When i use qdel command with torque ant indelmpi 4.0 the process desappear in torque schedule but in the node the process still runnning, only desappear the parent process (mpdboot) but not the executable.
This is a problem of mpi or torque?
Somebody can help me please.
Unfortunately, the Intel MPI Library does not offer tight integration with the Torque scheduler at this time (but some is coming in the next version). The following discussion seems to relate to your problem, although the customer there is using MPICH.
Starting with Intel MPI Library 4.0, we've added support for the Hydra scheduler (as part of the new MPICH2 Nemesis architecture), which might help in your case. I'd suggest taking a look at the Hydra section of the Reference Manual (located in the
Alternatively, you can take a look at OSC's mpiexec tool. It has support for Intel MPI Library binaries as well.
By the way, two aditional questions :
1.- What is the best scheduler in order to use intel-mpi?
2.- The next release, have a planned date? It is sure that have a best integration with torque?
I'm glad to hear that you're getting really good performance results with the Intel MPI Library, at least :)
1. There's really no best scheduler for the Intel MPI Library. We support all of them fairly consistently. We've had pretty good experiences with some of the more popular ones - PBS Pro, LSF, etc. but, in general, support should be uniform.
2. Tentatively, our next release will be in time for the SC10 conference in New Orleans, LA. So, late October or early November.
In the meantime, I would still suggest you give the new mpiexec.hydra a try. That's included in your current 4.0 version of the library.

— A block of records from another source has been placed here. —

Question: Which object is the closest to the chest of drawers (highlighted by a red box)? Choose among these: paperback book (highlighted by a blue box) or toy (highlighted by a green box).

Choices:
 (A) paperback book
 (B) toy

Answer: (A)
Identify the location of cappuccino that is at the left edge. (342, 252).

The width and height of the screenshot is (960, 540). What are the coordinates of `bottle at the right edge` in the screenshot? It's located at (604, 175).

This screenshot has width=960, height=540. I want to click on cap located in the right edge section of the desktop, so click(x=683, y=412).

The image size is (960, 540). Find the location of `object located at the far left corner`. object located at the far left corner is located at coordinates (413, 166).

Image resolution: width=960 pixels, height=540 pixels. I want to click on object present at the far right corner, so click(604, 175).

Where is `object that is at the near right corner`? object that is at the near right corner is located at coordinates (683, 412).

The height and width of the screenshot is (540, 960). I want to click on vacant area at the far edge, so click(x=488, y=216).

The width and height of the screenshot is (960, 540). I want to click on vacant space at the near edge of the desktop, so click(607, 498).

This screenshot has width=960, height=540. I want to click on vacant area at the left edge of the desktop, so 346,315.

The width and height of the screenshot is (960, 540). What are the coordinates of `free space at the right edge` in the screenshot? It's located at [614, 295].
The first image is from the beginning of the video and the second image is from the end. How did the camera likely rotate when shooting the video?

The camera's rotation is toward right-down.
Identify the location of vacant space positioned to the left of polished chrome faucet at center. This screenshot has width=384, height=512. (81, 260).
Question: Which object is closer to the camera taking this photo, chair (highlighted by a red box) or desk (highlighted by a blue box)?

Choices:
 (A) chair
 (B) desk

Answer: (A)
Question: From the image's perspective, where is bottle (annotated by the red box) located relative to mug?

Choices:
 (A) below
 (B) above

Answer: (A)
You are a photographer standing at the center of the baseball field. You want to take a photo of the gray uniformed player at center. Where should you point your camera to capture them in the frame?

Unfortunatelly, mpiexec.hydra have the same problem with torque, when a job not finish well, the process still zombies or sleep and using CPU.
I will tray with mpiexec the next week,
Thanks for everything
we have the same problems as you and these are common issues as Intel-MPI layer does not use the TM protocol which is the native way Torque/PBS start up remote tasks in a cluster. The problem of lack of integration with the batch scheduler has several ramifications. The scheduler cannot track resource usage so jobs abusing memory for instance cannot be automatically killed by the batch system. Another more subtle issue is that a job cannot be preempted/suspended and resumed as the scheduler does not know to which processes to apply job control.
This is a show stopper for HPC centers which apply heavy scheduling to make scarce cluster resources be better utilized.
As Gergana mentioned, you can download the Ohio Supercomputer Center PBS mpiexec command which will replace Intel mpirun. We have used this to successfully launch and track jobs using Intel-MPI with Torque/Maui. However it is something external to both MPI and the scheduler so we are a little reserved to advertise it wholesale to our users.
I hope that we will see a native Torque/Intel-MPI integration and I am sure a long list of centers wish for that. In my opinion, the PMI / python "protocol" should be banned.....